◆ ABOUT THIS EXERCISE:
Transcribe each of the rows below word for word, leaving out the pictures.

START INPUT RECORDS

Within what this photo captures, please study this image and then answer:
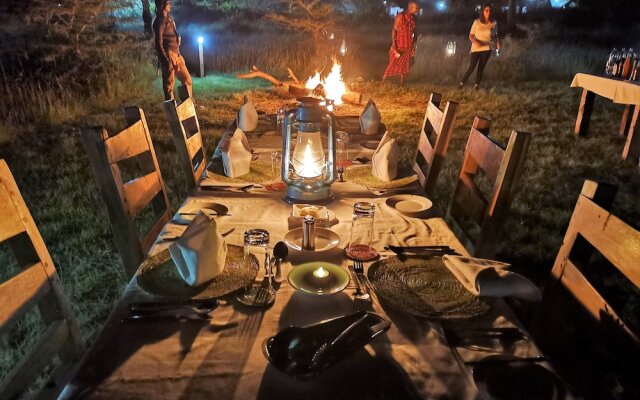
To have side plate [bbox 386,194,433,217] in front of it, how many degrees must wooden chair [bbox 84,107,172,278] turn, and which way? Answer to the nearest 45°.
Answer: approximately 45° to its left

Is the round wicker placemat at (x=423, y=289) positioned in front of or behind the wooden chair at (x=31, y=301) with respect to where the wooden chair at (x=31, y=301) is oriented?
in front

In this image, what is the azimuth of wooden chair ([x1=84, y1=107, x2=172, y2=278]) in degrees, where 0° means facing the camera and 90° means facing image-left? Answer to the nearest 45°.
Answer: approximately 315°

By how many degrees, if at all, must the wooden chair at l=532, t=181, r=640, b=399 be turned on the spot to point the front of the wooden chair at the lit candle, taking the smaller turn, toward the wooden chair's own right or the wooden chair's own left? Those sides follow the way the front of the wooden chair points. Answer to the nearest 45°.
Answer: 0° — it already faces it

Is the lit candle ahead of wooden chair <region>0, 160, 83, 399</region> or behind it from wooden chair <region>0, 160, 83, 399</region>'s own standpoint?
ahead

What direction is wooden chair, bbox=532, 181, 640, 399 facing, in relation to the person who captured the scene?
facing the viewer and to the left of the viewer

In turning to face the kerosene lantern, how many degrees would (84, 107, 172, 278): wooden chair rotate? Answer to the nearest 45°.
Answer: approximately 45° to its left

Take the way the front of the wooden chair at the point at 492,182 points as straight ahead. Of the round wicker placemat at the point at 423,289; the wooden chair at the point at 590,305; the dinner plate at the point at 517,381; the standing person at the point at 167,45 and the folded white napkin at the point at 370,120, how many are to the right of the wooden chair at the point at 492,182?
2

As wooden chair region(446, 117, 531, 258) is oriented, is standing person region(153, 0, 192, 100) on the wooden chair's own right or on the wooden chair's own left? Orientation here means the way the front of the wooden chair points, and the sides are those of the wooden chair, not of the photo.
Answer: on the wooden chair's own right

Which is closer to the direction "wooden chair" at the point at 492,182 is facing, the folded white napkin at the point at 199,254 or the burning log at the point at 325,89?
the folded white napkin

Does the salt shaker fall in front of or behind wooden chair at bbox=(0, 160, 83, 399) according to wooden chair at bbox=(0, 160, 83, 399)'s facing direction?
in front

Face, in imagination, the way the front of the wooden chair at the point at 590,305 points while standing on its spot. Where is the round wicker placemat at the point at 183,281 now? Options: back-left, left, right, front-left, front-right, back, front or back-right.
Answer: front
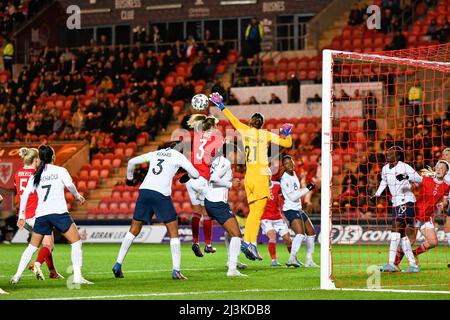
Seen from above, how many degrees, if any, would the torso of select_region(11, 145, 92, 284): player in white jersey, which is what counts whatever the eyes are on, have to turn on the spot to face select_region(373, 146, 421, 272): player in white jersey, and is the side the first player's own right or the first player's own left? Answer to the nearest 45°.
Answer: approximately 45° to the first player's own right

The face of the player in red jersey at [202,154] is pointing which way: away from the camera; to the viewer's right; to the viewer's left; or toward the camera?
away from the camera

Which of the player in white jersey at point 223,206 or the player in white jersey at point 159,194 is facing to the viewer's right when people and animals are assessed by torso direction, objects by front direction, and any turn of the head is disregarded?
the player in white jersey at point 223,206

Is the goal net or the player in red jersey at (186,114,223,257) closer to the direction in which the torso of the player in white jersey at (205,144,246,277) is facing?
the goal net

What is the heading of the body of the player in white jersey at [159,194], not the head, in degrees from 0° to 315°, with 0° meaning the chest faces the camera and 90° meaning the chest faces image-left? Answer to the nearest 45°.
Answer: approximately 180°

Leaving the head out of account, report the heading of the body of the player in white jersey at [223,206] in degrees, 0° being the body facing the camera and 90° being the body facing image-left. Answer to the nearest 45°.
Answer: approximately 270°

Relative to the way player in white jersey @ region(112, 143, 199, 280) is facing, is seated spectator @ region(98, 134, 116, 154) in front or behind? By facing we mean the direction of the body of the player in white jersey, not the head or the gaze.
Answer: in front

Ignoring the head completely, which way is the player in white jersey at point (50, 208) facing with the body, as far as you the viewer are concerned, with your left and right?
facing away from the viewer and to the right of the viewer

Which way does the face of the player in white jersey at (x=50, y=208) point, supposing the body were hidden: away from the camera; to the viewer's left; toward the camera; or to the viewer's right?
away from the camera

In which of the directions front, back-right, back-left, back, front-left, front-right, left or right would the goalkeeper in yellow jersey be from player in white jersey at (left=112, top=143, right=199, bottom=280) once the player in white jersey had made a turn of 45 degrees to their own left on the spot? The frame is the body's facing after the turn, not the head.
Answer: right

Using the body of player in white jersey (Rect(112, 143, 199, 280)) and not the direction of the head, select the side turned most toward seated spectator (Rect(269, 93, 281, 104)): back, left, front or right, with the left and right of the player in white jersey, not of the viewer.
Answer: front
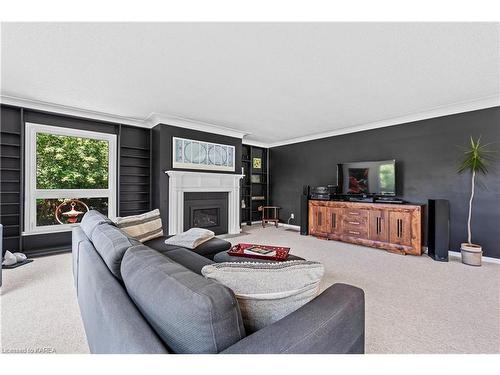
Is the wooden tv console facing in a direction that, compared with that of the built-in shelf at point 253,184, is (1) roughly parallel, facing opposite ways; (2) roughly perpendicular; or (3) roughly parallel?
roughly perpendicular

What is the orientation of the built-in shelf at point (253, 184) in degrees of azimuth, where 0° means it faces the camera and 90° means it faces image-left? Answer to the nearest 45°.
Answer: approximately 315°

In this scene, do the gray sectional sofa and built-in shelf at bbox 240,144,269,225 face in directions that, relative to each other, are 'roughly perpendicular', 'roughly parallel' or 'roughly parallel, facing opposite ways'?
roughly perpendicular

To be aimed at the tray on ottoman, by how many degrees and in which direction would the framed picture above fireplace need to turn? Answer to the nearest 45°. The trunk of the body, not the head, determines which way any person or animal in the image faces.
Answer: approximately 45° to its right

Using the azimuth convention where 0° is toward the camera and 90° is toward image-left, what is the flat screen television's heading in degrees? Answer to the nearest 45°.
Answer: approximately 45°

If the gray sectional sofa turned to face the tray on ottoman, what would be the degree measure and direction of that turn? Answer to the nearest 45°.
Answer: approximately 45° to its left

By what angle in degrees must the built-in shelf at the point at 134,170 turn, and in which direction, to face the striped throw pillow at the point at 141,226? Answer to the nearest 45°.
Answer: approximately 45° to its right

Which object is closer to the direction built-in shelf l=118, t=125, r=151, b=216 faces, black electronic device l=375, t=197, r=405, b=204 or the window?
the black electronic device

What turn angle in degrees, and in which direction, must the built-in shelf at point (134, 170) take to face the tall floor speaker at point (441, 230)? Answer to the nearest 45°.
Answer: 0° — it already faces it

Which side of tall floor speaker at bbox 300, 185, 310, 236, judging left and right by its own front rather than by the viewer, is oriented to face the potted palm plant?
left
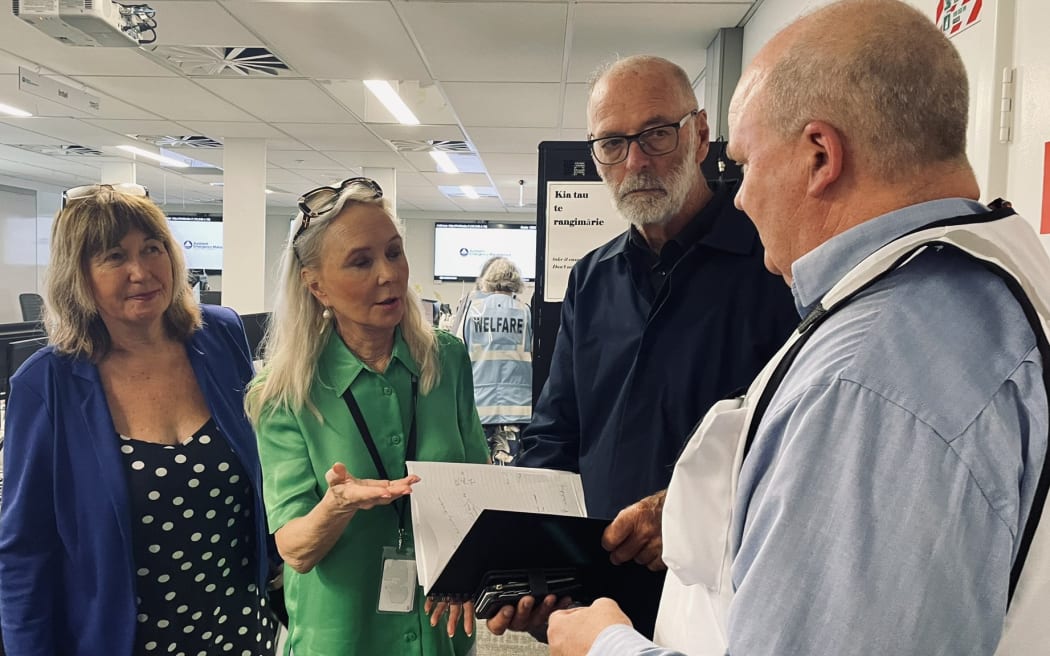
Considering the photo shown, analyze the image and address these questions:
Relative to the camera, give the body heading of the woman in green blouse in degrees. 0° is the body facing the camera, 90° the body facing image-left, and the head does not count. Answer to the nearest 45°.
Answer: approximately 315°

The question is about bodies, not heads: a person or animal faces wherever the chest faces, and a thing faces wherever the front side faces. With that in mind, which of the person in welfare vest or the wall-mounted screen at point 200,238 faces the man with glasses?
the wall-mounted screen

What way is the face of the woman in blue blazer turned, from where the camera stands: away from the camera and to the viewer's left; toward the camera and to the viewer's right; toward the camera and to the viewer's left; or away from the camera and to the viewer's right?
toward the camera and to the viewer's right

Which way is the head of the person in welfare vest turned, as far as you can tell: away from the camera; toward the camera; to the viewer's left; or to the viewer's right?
away from the camera

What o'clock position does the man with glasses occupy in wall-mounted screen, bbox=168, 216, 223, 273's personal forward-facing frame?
The man with glasses is roughly at 12 o'clock from the wall-mounted screen.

END INPUT RECORDS

◆ ANSWER TO THIS EXERCISE:
Within what this photo captures, please study this image and then answer:
To have side plate [bbox 386,194,433,217] in front of it, how many degrees must wooden chair [bbox 84,107,172,278] turn, and which way? Answer to the nearest 45°.
Answer: approximately 45° to its left

Is the round wicker placemat at (x=423, y=289) positioned in front of or behind the wooden chair at (x=31, y=301) with respect to where the wooden chair at (x=31, y=301) is oriented?
in front

In this image, what is the azimuth of wooden chair ([x1=84, y1=107, x2=172, y2=278]) in degrees, where 0° means facing the camera and 90° means facing image-left? Answer to the nearest 45°.
Answer: approximately 315°

By how many degrees, if at all, must the wooden chair at l=532, t=181, r=640, b=399 be turned on the spot to point the front of the wooden chair at the lit candle, taking the smaller turn, toward the wooden chair's own right or the wooden chair's own left? Those sides follow the way the front of the wooden chair points. Answer to the nearest 45°.
Answer: 0° — it already faces it

Is the lit candle ahead of wooden chair <region>0, 160, 83, 399</region> or behind it from wooden chair <region>0, 160, 83, 399</region>'s own standpoint?
ahead

What direction is wooden chair, bbox=532, 181, 640, 399 facing, in relation to the person who captured the scene?
facing the viewer and to the left of the viewer

In turning to face the kerosene lantern, how many degrees would (84, 107, 172, 278): wooden chair rotate? Answer to the nearest 45°.
Answer: approximately 45° to its left

Take the way the front of the wooden chair at the point at 492,182 points as straight ahead. Of the round wicker placemat at the point at 423,289; the wooden chair at the point at 590,305; the dinner plate at the point at 517,381; the standing person at the point at 167,45 and the folded white napkin at the point at 370,120, how many are to the right of the wooden chair at the point at 492,182?
2

As wooden chair region(446, 117, 531, 258) is oriented, is standing person region(153, 0, 192, 100) on the wooden chair's own right or on the wooden chair's own left? Orientation here means the way the front of the wooden chair points, and the sides are those of the wooden chair, not of the photo.
Answer: on the wooden chair's own right

Which is closer to the direction "wooden chair" at the point at 492,182 is facing, the folded white napkin at the point at 199,254 or the burning log at the point at 325,89?
the folded white napkin

Does the salt shaker fall in front of or behind wooden chair at bbox=(0, 160, 83, 399) according to wooden chair at bbox=(0, 160, 83, 399)'s facing direction?
in front

Face, in imagination, the way the front of the wooden chair at the point at 590,305 points while standing on its spot. Where is the round wicker placemat at the point at 183,281 now? Options: back-left, left, right, front-left, front-right, back, front or back-right.
Answer: front
Seen from above, how many degrees, if any, would the torso of select_region(11, 145, 92, 284): player in white jersey, which is what counts whatever the eyes are on, have to turn on the spot to face select_region(373, 146, 421, 272): player in white jersey, and is the side the first player's own right or the first player's own left? Answer to the nearest 45°.
Answer: approximately 45° to the first player's own right

The face of the player in red jersey at [202,154] is pointing which way: away from the camera; to the viewer's right; to the viewer's left; or toward the camera?
away from the camera

Which of the player in white jersey at point 223,206 or the player in white jersey at point 159,194 is facing to the viewer's right when people and animals are assessed by torso direction, objects by front direction, and any turn of the head is disregarded?
the player in white jersey at point 223,206

Is the goal net or the player in red jersey at (186,114,223,257) closer to the direction in which the torso of the player in white jersey at (205,144,246,277) is facing?
the goal net

What is the heading of the body of the player in white jersey at [159,194], not the head, in degrees from 0° to 315°, with 0° meaning the chest faces the camera and 90° meaning the chest faces image-left? Answer to the nearest 45°.
Answer: approximately 180°

Leaving the head out of account, report the heading of the body of the player in white jersey at [223,206] in degrees, 0° being the body facing the camera and 90° being the body facing image-left. Answer to the nearest 45°.
Answer: approximately 270°

Relative to the way player in white jersey @ region(112, 143, 199, 280) is facing, is seated spectator @ region(98, 134, 116, 154) in front or behind? By facing we mean the direction of the body of the player in white jersey, not the head or the gaze.
Answer: in front

Ignoring the head completely, which way is the player in white jersey at point (50, 208) facing with the body, as far as you the viewer are concerned, with your left and right?
facing away from the viewer and to the right of the viewer

Which way does the face of the player in white jersey at (x=50, y=208) point, supposing the body were hidden: away from the camera; to the viewer's left; toward the camera; or to the viewer's right?
away from the camera

In which of the directions front, back-right, back-left, back, front-left, front-right, left or right would the goalkeeper in yellow jersey be from player in white jersey at (left=112, top=143, right=199, bottom=280) once the player in white jersey had made a turn of 45 degrees to their own left on the spot? The frame is the body's facing after the turn, not the head.
Answer: right

Using the body of player in white jersey (Rect(112, 143, 199, 280)) and not the direction of the head, select the side turned most toward seated spectator (Rect(269, 93, 281, 104)): back, left, front or right, with the left and right of the player in white jersey, not of the viewer.
Answer: front
Is the wooden tv console facing in a direction that, compared with that of the built-in shelf at point 253,184, is (1) roughly parallel, facing opposite ways; (2) roughly perpendicular; or (3) roughly parallel?
roughly perpendicular

What is the orientation of the built-in shelf at point (253, 184) in degrees of azimuth, where 0° means it faces the camera and 90° means it faces image-left? Answer to the nearest 45°.
Answer: approximately 315°

In this scene, do the gray sectional sofa and built-in shelf at bbox 240,144,269,225 face in directions that, relative to each other, are 'roughly perpendicular', 'roughly parallel' or 'roughly parallel, facing opposite ways'?
roughly perpendicular

To be aimed at the tray on ottoman, by how many degrees and in which direction would the framed picture above fireplace need to turn? Answer to the nearest 45°. The trunk of the body, not the head, determines which way any person or animal in the image faces.
Answer: approximately 45° to its right

Using the azimuth convention where 0° is toward the camera and 90° is toward image-left, what is the flat screen television's heading in degrees? Answer to the nearest 45°.
Answer: approximately 45°

If the gray sectional sofa turned to face the tray on ottoman, what would be the degree measure and direction of that turn? Answer to the nearest 45°.
Answer: approximately 45° to its left

By what angle in degrees must the built-in shelf at the point at 134,170 turn, and in which direction, to face the striped throw pillow at the point at 141,226? Answer to the nearest 45°.
Answer: approximately 45° to its right

Which object is closer to the direction built-in shelf l=118, t=125, r=151, b=216 faces, black electronic device l=375, t=197, r=405, b=204 or the window?
the black electronic device

What turn angle in degrees, and in which direction, must the built-in shelf at point (134, 170) take to face the tall floor speaker at point (441, 230)? Answer to the nearest 45°.
Answer: 0° — it already faces it

Which side of tall floor speaker at bbox 300, 185, 310, 236, judging left and right by its own front rather than by the viewer, is oriented to face the potted palm plant?
left
Considering the photo shown, analyze the image and address these questions:
Relative to the camera, give the body heading of the woman in green blouse in degrees. 0° is the body facing the camera, 90° the body facing image-left, and the head does not count. Answer to the nearest 45°.
Answer: approximately 315°

The question is about bodies, not heads: a person or animal faces wherever the chest faces, and a thing faces wherever the front side faces. With that in mind, which of the person in welfare vest or the wall-mounted screen at point 200,238 faces the man with glasses?
the wall-mounted screen

What way is the face of the woman in blue blazer turned, from where the camera stands: away from the camera and to the viewer's left; toward the camera and to the viewer's right; toward the camera and to the viewer's left; or away from the camera and to the viewer's right?
toward the camera and to the viewer's right

Which way is the head of the person in welfare vest turned, as far as you can tell: away from the camera; toward the camera; to the viewer's left; or to the viewer's right?
away from the camera

What o'clock position does the man with glasses occupy in wall-mounted screen, bbox=168, 216, 223, 273's personal forward-facing frame?
The man with glasses is roughly at 12 o'clock from the wall-mounted screen.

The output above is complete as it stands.